Welcome Data Scientist to the 5th SDS Club Monthly Challenge! In this month’s challenge your job is to help determine whether a stack overflow post is useful or not. To do this you will anaylze thousands of questions and determine if a question is high or low quality.

Evaluation

$$\begin{equation*}
accuracy = \frac{TP + TN}{TP + TN + FP + FN}
\end{equation*}$$

Understanding the Dataset

Each column in the dataset is labeled and explained in more detail below.

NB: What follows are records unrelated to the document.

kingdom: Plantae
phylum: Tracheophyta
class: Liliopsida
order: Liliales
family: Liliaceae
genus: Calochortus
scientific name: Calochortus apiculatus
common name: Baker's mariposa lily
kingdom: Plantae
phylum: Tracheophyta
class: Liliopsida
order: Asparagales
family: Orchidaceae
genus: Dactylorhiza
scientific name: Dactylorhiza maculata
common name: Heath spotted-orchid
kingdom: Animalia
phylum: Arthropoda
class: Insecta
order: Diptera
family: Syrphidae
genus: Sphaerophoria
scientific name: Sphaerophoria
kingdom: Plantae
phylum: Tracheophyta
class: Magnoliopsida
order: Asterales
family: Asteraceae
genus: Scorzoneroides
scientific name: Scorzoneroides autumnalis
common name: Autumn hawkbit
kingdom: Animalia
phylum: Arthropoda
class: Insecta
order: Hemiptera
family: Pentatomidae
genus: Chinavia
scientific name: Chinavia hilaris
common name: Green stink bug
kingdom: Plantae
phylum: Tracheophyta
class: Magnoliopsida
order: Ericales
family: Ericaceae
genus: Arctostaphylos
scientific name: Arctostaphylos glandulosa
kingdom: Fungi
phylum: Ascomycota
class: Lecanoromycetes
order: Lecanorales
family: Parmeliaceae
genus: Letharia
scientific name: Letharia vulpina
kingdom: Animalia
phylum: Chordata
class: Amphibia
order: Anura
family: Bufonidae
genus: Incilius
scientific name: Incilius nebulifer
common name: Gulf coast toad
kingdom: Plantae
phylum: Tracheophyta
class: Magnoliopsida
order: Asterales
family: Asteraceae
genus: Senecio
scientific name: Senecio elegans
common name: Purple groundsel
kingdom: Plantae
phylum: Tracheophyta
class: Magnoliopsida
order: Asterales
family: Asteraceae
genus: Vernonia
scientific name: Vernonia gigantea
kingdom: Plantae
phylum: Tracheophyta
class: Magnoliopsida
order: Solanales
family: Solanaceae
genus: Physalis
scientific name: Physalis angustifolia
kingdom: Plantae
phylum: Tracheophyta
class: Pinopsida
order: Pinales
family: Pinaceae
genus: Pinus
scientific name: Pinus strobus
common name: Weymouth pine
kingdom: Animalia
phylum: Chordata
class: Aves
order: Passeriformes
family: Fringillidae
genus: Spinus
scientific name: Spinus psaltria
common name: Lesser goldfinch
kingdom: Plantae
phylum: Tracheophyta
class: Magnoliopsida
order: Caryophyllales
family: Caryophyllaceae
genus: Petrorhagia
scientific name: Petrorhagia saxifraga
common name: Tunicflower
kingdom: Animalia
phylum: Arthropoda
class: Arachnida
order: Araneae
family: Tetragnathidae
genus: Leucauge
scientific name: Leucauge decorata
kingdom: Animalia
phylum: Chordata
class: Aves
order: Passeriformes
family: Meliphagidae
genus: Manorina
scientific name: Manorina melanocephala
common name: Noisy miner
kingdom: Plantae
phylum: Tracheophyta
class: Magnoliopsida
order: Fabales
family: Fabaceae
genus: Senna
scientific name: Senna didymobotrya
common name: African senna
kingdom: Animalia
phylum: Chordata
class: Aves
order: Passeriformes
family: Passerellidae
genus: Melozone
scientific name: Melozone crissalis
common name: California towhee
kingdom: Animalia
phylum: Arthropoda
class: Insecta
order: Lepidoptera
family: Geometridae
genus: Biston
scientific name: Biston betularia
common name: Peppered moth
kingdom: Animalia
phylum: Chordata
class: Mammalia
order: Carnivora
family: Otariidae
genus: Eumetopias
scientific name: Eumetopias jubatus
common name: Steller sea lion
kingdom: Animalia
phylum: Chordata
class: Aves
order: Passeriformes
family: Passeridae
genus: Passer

Title – title of the question
Body – body of the question
Tags – tags of the questions (eg. python, java, data-science)
CreationDate – date and time the question was posted
Type – quality of question

The Type column has three possible values:
HQ: a high quality question without any edits
LQ_EDIT: a low quality question with community edits
LQ_CLOSE: a low quality question which has been closed

Dataset Files

public_questions.csv – Dataset to train and analyze
pred_questions.csv – Dataset to predict questions’ quality

Submission

All submissions should be sent through email to challenges@superdatascience.com. When submitting, the file should contain predictions made on the pred_questions.csv file, and it should have the following format:

NOTE: HQ, LQ_EDIT & LQ_CLOSE should be converted into the respective number values: 0, 1, 2In [ ]:

0
1
2
1
0
2

https://github.com/edis/sds_challenges/tree/master/challenge_5

Acknowledgements

The data is an original Stack Overflow dataset, made public for reasearchers. This challenge is not sponsored nor endorsed by Stack Overflow in anyway.